-- Opening Marker --
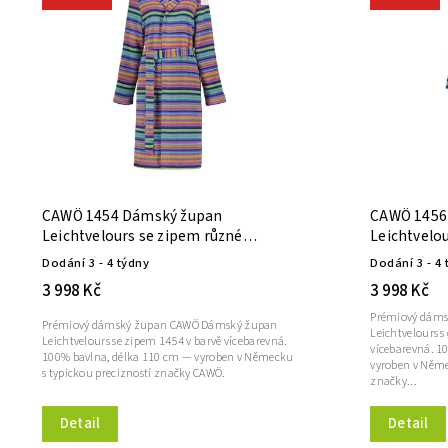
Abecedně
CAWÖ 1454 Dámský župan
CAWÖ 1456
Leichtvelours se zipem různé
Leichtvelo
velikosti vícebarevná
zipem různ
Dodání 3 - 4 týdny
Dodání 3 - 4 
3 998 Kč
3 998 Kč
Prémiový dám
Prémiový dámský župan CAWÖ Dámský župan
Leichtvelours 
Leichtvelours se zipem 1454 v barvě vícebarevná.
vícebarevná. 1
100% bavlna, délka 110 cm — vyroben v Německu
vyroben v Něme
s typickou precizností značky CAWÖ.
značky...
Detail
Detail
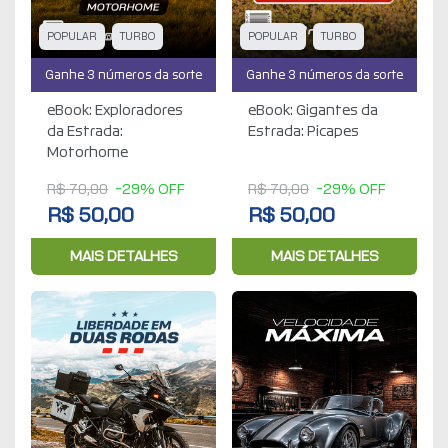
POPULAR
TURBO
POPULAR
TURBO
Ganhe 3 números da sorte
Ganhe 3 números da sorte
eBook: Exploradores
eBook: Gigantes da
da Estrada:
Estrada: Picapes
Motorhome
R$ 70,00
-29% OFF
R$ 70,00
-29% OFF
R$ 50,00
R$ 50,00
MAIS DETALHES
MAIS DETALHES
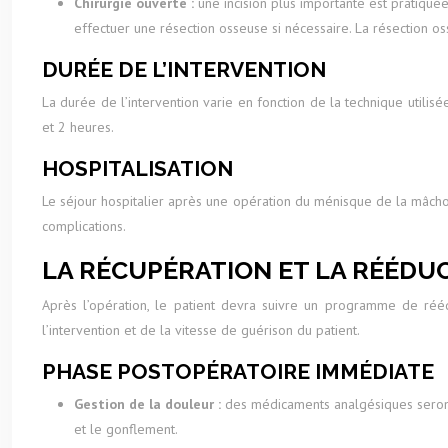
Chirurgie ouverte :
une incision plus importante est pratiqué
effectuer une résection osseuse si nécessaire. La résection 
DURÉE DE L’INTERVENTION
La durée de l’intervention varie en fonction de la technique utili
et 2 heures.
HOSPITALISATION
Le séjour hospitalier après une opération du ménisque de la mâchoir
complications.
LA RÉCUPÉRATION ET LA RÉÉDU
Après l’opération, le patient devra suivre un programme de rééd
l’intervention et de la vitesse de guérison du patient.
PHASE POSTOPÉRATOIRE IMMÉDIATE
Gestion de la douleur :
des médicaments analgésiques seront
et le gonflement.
-- Closing Marker --
-- Opening Marker --
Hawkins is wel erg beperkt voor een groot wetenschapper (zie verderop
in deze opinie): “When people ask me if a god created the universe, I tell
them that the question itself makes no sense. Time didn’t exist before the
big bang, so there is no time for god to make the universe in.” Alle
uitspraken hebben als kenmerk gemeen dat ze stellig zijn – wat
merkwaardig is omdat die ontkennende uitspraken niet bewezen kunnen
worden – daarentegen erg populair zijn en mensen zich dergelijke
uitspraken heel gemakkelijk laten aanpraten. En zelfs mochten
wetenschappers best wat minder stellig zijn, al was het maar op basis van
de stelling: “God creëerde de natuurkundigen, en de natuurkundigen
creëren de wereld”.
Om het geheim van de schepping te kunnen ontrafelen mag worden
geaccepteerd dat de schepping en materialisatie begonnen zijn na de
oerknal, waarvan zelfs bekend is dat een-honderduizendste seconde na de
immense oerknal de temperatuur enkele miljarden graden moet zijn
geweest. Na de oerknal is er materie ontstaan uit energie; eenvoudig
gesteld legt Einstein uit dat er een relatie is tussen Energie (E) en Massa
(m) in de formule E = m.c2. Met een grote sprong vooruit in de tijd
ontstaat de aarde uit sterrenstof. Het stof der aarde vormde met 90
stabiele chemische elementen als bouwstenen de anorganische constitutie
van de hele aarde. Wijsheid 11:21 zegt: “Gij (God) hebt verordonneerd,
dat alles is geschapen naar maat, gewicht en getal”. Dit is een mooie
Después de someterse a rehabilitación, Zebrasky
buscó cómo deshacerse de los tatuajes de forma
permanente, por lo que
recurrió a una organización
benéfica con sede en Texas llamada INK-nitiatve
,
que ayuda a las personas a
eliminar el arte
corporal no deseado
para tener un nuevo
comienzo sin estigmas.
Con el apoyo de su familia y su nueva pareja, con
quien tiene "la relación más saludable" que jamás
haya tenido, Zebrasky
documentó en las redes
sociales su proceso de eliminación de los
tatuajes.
-- Closing Marker --
-- Opening Marker --
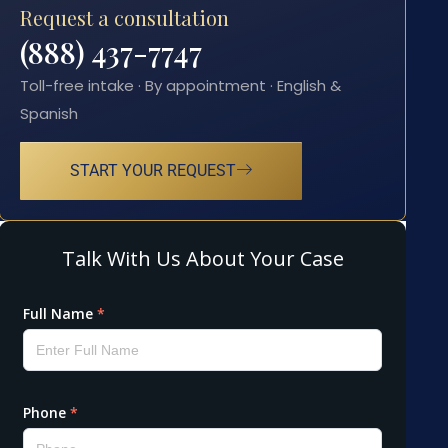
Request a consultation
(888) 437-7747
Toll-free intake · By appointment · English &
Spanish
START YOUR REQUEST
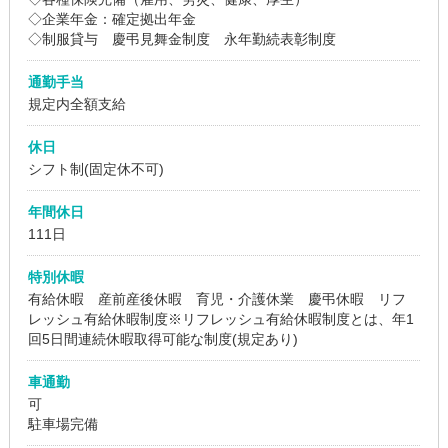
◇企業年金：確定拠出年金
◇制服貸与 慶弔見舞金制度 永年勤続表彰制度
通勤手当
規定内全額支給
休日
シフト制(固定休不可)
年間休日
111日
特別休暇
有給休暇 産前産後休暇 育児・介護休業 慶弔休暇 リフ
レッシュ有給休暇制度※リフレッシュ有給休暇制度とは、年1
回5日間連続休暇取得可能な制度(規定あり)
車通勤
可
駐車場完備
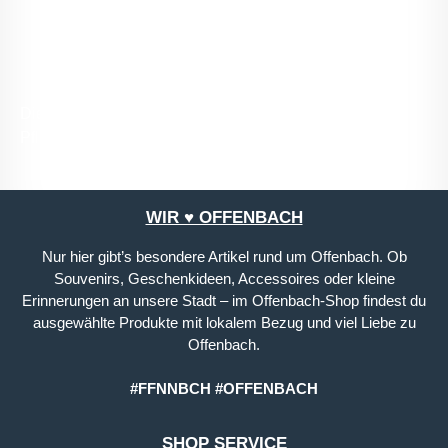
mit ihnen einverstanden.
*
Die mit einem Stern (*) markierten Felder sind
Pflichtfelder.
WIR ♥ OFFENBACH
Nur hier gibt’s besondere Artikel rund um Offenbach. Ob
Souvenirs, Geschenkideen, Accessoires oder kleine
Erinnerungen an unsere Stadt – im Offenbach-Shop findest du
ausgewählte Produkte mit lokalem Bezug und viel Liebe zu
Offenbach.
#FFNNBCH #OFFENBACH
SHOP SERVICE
-- Closing Marker --
_EXERCISE GOAL_
Pick out every line in the listing above that contains the string "eBook" and copy each one. Case counts.

_WRITTEN ANSWER_
eBook: Exploradores
eBook: Gigantes da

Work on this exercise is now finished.